The PKK question and Erdoğan’s tough choice

The PKK question and Erdoğan’s tough choice

The agenda is changing with dizzying speed in Turkey, but there are unchangeable issues, like the Kurdistan Workers’ Party (PKK) question. Unfortunately, as winter ends, we all know that we will start talking about PKK violence soon.

For the first time in a while, family members tried to visit PKK leader Abdullah Öcalan on the island where he is serving his sentence. However, he refused to meet with his visitors and forwarded only a brief note. “The process is very fragile. It is not correct to meet at this stage. Everything is entangled. We will not meet.” Öcalan’s isolation, which has continued since last summer, has thus been extended further, but this time on his own accord.

When considering experiences after a summer of fierce conflict, Öcalan’s reaction, as well as the government’s in granting permission for this visit, bears different meanings. The question is: can Öcalan’s attitude be interpreted as simple “caprice,” and the government’s position as “retreat?” In order to answer those questions, first of all it is necessary to focus in on the reasons behind the decelerated fights.

The stats indicating seasonal distribution of PKK attacks since 1984 clearly demonstrates the restrictive effect of the winter on PKK actions. Generally, the rate of PKK attacks in the winter is around 10 percent of its summer total. It is 32 percent in spring.

According to official remarks, this year the PKK has not withdrawn to its safe heavens in northern Iraq as it did in the past. They were not all that successful in their recent attacks in city centers. As the winter comes to an end, the PKK and the government have started to increase the pace of their preparations for the summer. The government continues to put the members of the PKK’s “front” organization into jail. In reaction to anti-KCK operations, the PKK is not hiding its anger and is preparing for retaliation. This is a race under real tension and against the clock. Time is ticking.
Primarily, the government had two goals in giving permission to Öcalan’s brother for the visit. Firstly, it meant to indicate, shyly and indirectly, that there were new opportunities for proceedings, as it was in “old parley days.” In the meantime there is a “don’t worry about your leader” and “calm down the organization” message. But Öcalan refused to receive those signals. He turned the meeting into an opportunity to transmit his message of retaliation to his militants and thus put the government into a difficult position.

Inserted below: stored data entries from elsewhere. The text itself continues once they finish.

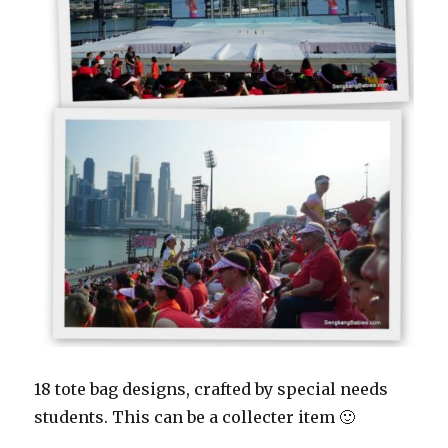
18 tote bag designs, crafted by special needs
students. This can be a collecter item 🙂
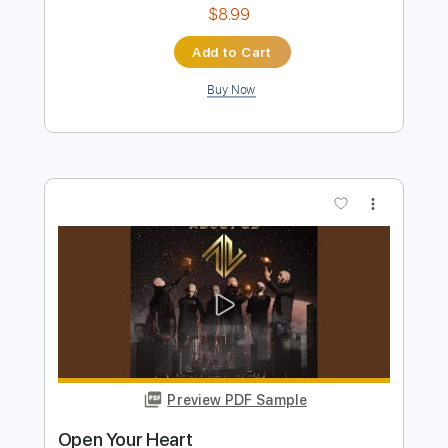
Buy Now
more_vert
Preview PDF Sample
My Heart Is Open Piano Cover
Maroon 5, RandomPiano
Transcribed by:
Z_Tabs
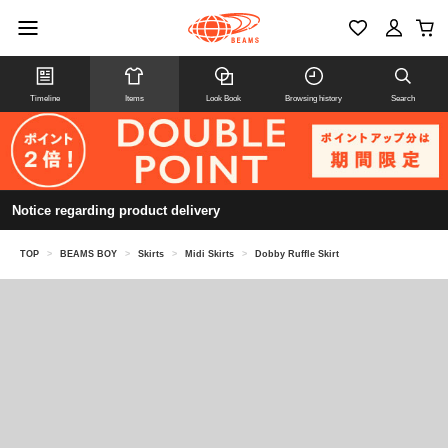
Timeline
Items
Look Book
Browsing history
Search
Notice regarding product delivery
TOP
>
BEAMS BOY
>
Skirts
>
Midi Skirts
>
Dobby Ruffle Skirt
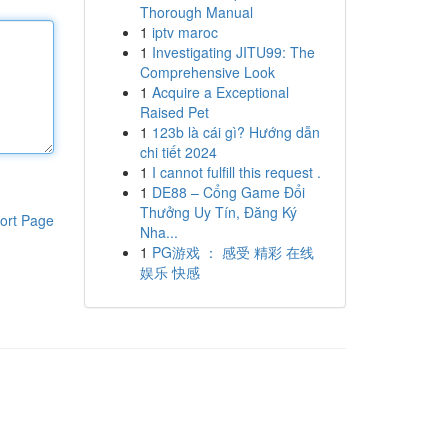
Thorough Manual
1
iptv maroc
1
Investigating JITU99: The
Comprehensive Look
1
Acquire a Exceptional
Raised Pet
1
123b là cái gì? Hướng dẫn
chi tiết 2024
1
I cannot fulfill this request .
1
DE88 – Cổng Game Đổi
Thưởng Uy Tín, Đăng Ký
ort Page
Nha...
1
PG游戏 ： 感受 精彩 在线
娱乐 快感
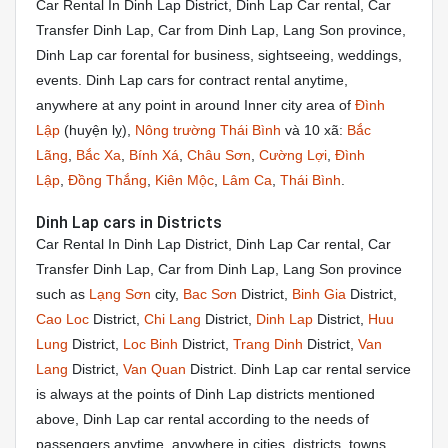
Car Rental In Dinh Lap District, Dinh Lap Car rental, Car
Transfer Dinh Lap, Car from Dinh Lap, Lang Son province,
Dinh Lap car forental for business, sightseeing, weddings,
events. Dinh Lap cars for contract rental anytime,
anywhere at any point in around Inner city area of
Đình
Lập
(huyện lỵ),
Nông trường Thái Bình
và 10 xã:
Bắc
Lãng
,
Bắc Xa
,
Bính Xá
,
Châu Sơn
,
Cường Lợi
,
Đình
Lập
,
Đồng Thắng
,
Kiên Mộc
,
Lâm Ca
,
Thái Bình
.
Dinh Lap cars in Districts
Car Rental In Dinh Lap District, Dinh Lap Car rental, Car
Transfer Dinh Lap, Car from Dinh Lap, Lang Son province
such as
Lạng Sơn
city,
Bac Sơn
District,
Binh Gia
District,
Cao Loc
District,
Chi Lang
District,
Dinh Lap
District,
Huu
Lung
District,
Loc Binh
District,
Trang Dinh
District,
Van
Lang
District,
Van Quan
District. Dinh Lap car rental service
is always at the points of Dinh Lap districts mentioned
above, Dinh Lap car rental according to the needs of
passengers anytime, anywhere in cities, districts, towns,…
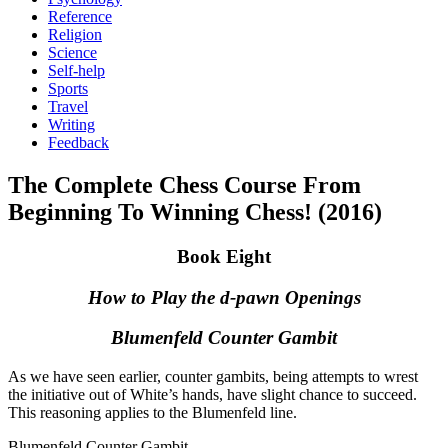
Reference
Religion
Science
Self-help
Sports
Travel
Writing
Feedback
The Complete Chess Course From
Beginning To Winning Chess! (2016)
Book Eight
How to Play the d-pawn Openings
Blumenfeld Counter Gambit
As we have seen earlier, counter gambits, being attempts to wrest
the initiative out of White’s hands, have slight chance to succeed.
This reasoning applies to the Blumenfeld line.
Blumenfeld Counter Gambit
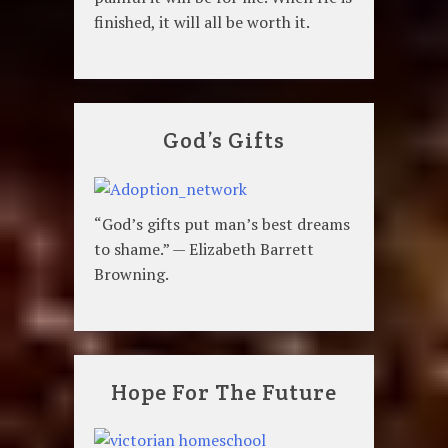
finished, it will all be worth it.
God’s Gifts
“God’s gifts put man’s best dreams
to shame.” — Elizabeth Barrett
Browning.
Hope For The Future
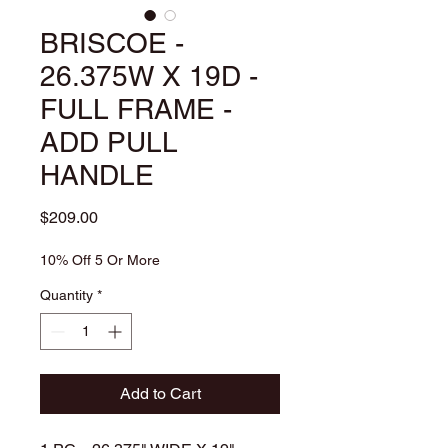
BRISCOE -
26.375W X 19D -
FULL FRAME -
ADD PULL
HANDLE
Price
$209.00
10% Off 5 Or More
Quantity
*
Add to Cart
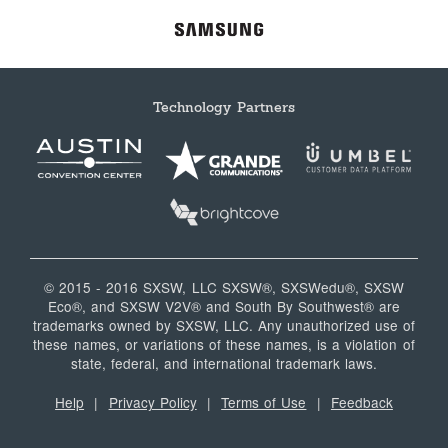
Technology Partners
© 2015 - 2016 SXSW, LLC SXSW®, SXSWedu®, SXSW
Eco®, and SXSW V2V® and South By Southwest® are
trademarks owned by SXSW, LLC. Any unauthorized use of
these names, or variations of these names, is a violation of
state, federal, and international trademark laws.
Help
|
Privacy Policy
|
Terms of Use
|
Feedback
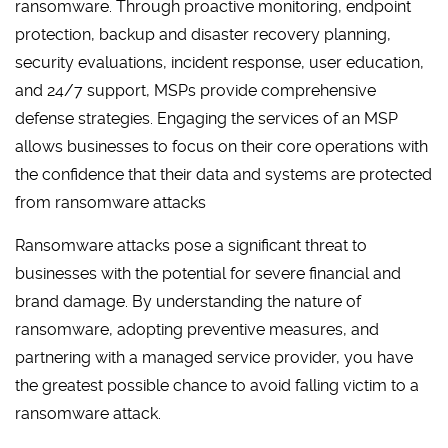
ransomware. Through proactive monitoring, endpoint
protection, backup and disaster recovery planning,
security evaluations, incident response, user education,
and 24/7 support, MSPs provide comprehensive
defense strategies. Engaging the services of an MSP
allows businesses to focus on their core operations with
the confidence that their data and systems are protected
from ransomware attacks
Ransomware attacks pose a significant threat to
businesses with the potential for severe financial and
brand damage. By understanding the nature of
ransomware, adopting preventive measures, and
partnering with a managed service provider, you have
the greatest possible chance to avoid falling victim to a
ransomware attack.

PKK commander Murat Karayılan, who received Öcalan’s message, declared that he would initiate actions in order to raise the bargaining chip. This is aimed at putting the government into a difficult situation before the public and forcing it to give further concessions. The PKK knows that following this with actions only directed at the police and the military is not possible. The only way to do this is to create a bloody intervention environment by getting civilians to pour onto the streets.

In the coming days, Prime Minister Recep Tayyip Erdoğan might be chivied into making a choice between images of disappearing state and government authority in the region, or images of bloody conflict in the streets.